Le défi ultime ? Nos maisons. Parada estime que la maison sera « l’une des dernières frontières » de la robotique, précisément parce qu’elle est si peu structurée et chaotique. Un atelier d’usine est prévisible ; une cuisine familiale, tout sauf ça.

Un Cerveau Pour Les Lier Tous

La stratégie de DeepMind représente un pari fondamental : l’avenir de la robotique ne réside pas dans un meilleur matériel, mais dans une intelligence plus universelle et évolutive.

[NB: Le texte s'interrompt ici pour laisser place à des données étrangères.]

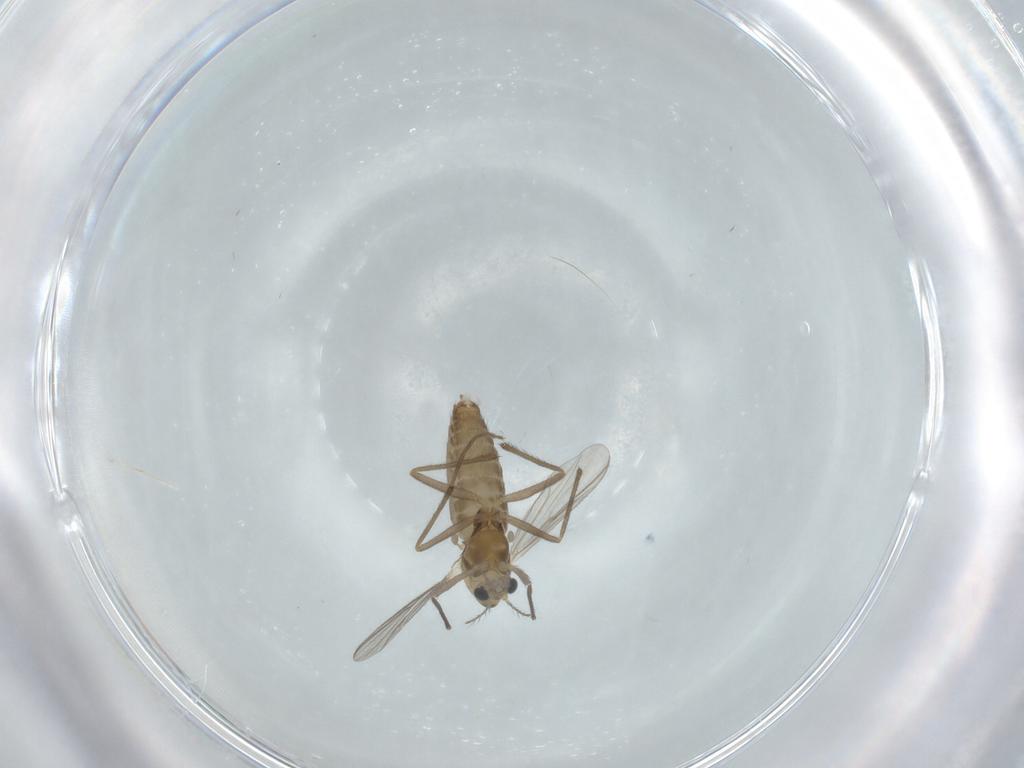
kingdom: Animalia
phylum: Arthropoda
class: Insecta
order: Diptera
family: Chironomidae
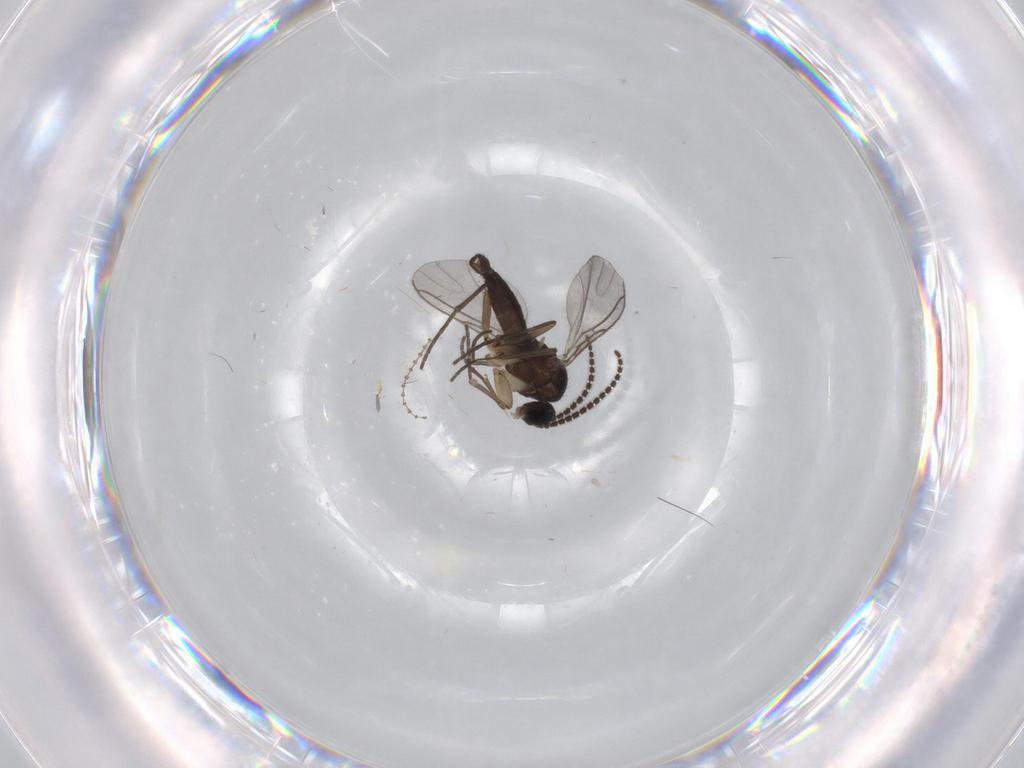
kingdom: Animalia
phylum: Arthropoda
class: Insecta
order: Diptera
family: Sciaridae
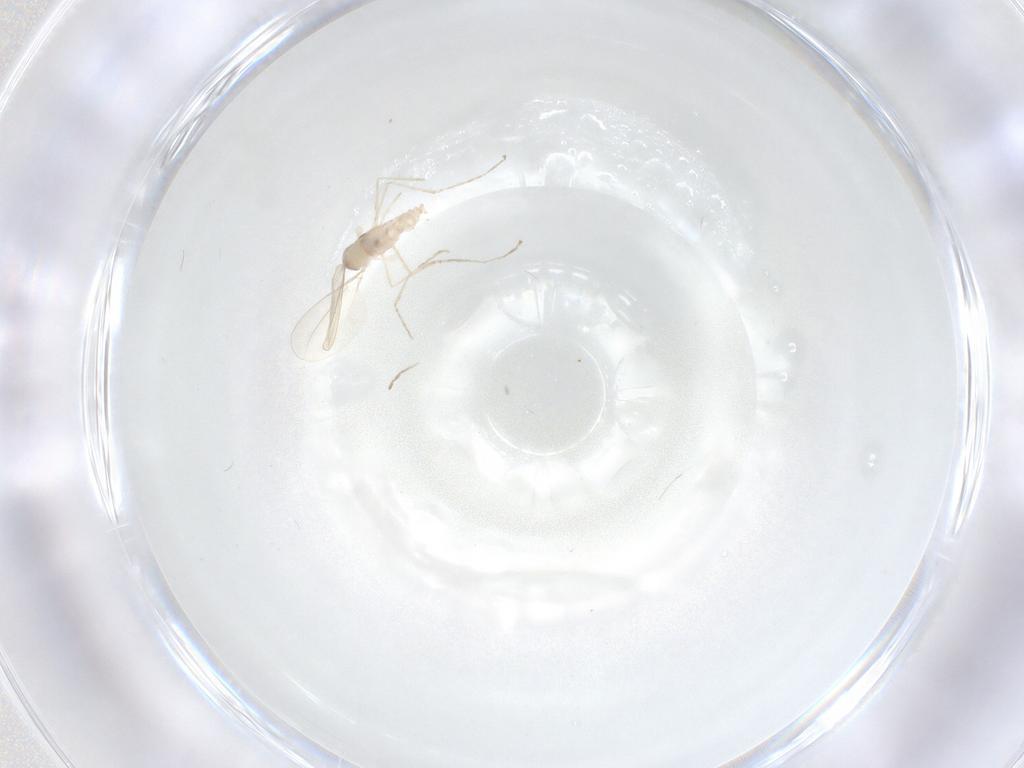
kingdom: Animalia
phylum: Arthropoda
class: Insecta
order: Diptera
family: Cecidomyiidae
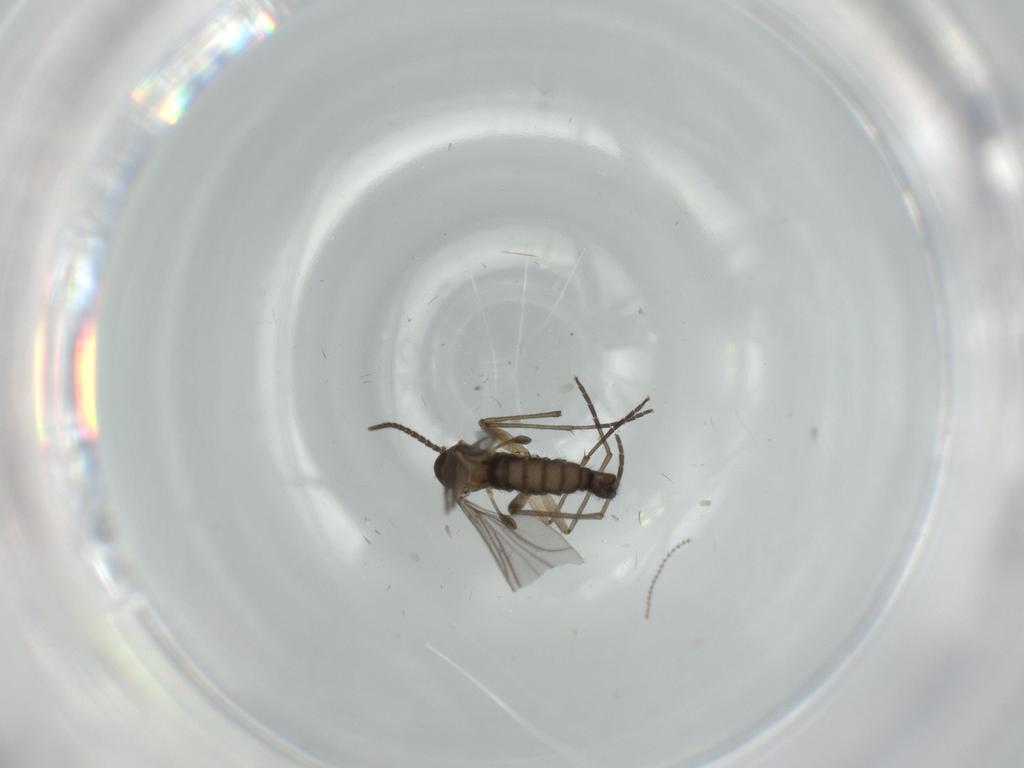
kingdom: Animalia
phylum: Arthropoda
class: Insecta
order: Diptera
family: Sciaridae
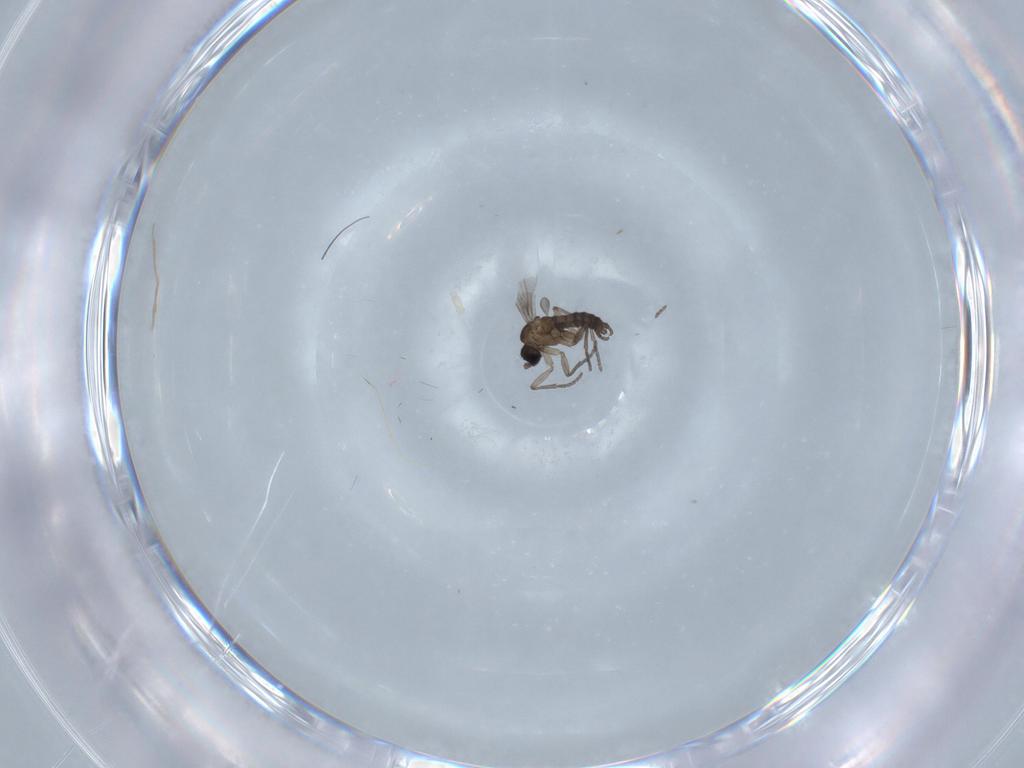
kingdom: Animalia
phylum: Arthropoda
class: Insecta
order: Diptera
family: Sciaridae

En découplant le « cerveau » de l’IA du « corps » robotique, ils visent à créer un modèle fondamental capable d’apprendre de chaque robot simultanément, accumulant ses connaissances au sein d’une flotte mondiale de machines.

C’est une approche qui pourrait enfin briser le goulot d’étranglement « un robot, un cerveau » qui a entravé le domaine pendant des décennies. Nous n’obtenons pas seulement un robot plus intelligent ; nous assistons à la naissance d’un pilote universel, prêt à s’incarner dans n’importe quelle machine que nous pourrons construire. Le majordome robotique des Jetson, semble-t-il, vient de faire un bond de géant, trans-corporel.